▶ [TEXT BLOCK]
════════════════
SINCERELY SCOTTY by Walter Scott: Art of Doing Nothing

You might think there could be nothing more simple than doing nothing for no reason; doing something merely for the pleasure of it, without any thought of future profit or gain, without adding any skill or knowledge to your store, without any usefulness at all.  Yet even doing nothing has now become something to do.  Relaxation, the typical doing nothing, is something you have to “practice,” and seriously, in a class for which the time slot is logged in your diary or notebook.  A party is an occasion to “work the room.”  A weekend at the shore is an opportunity to get to know those well-connected neighbors.
     A friend of mine, a NASA engineer, told me recently how difficult he found it to leave his job behind.  At 70, he is still working full time with little thought of retiring.  We were sitting in a restaurant in the vicinity of the center, and he was aware that he was constantly noticing the people, commenting about work, and seeing if there was any angle that might give insight to a problem he was working on.  He recently has been able to sit down at a table without his work, to have a conversation with a friend that promised no more than the pleasure of their company.  Even then, after a brief time his mind wouldn’t let him let his agenda go.

     We each in our own ways have an agenda. We are all lobbyists for our own cause, our own opinions, goals, status, or career. While there’s nothing wrong with getting ahead, whatever that may mean, it can also be an enormous relief now and then to lay down our own cause and enjoy wherever we find ourselves on its own terms.
════════════════
▶ [SUPPLIED RECORDS]
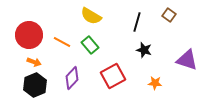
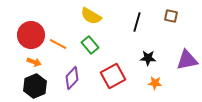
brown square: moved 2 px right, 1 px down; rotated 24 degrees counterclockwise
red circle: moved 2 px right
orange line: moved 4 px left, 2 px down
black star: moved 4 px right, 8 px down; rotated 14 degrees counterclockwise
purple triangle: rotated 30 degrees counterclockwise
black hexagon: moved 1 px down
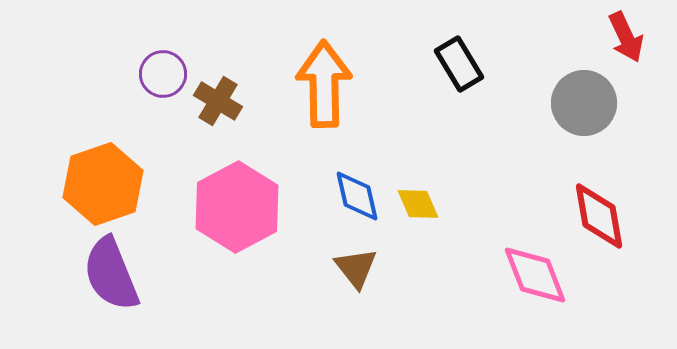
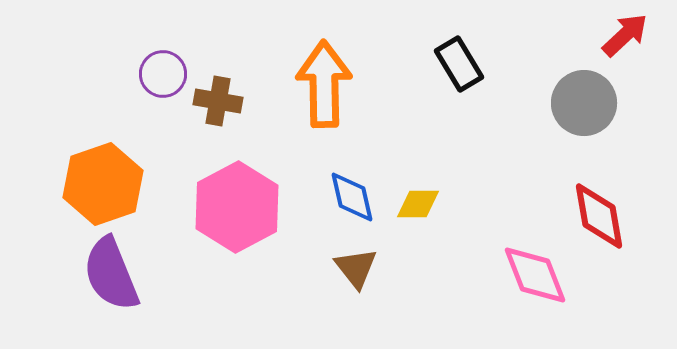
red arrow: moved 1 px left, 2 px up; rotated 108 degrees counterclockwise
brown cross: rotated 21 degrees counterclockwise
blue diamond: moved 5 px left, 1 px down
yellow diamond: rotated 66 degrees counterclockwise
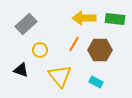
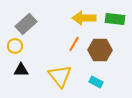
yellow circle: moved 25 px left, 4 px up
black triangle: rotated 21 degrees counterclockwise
════════════════
▶ [EXERCISE DIRECTIONS] Copy out the passage of the doing-nothing essay above, between "You might think" and "those well-connected neighbors.", inclusive.

▶ [FINAL RESULT]
You might think there could be nothing more simple than doing nothing for no reason; doing something merely for the pleasure of it, without any thought of future profit or gain, without adding any skill or knowledge to your store, without any usefulness at all.  Yet even doing nothing has now become something to do.  Relaxation, the typical doing nothing, is something you have to “practice,” and seriously, in a class for which the time slot is logged in your diary or notebook.  A party is an occasion to “work the room.”  A weekend at the shore is an opportunity to get to know those well-connected neighbors.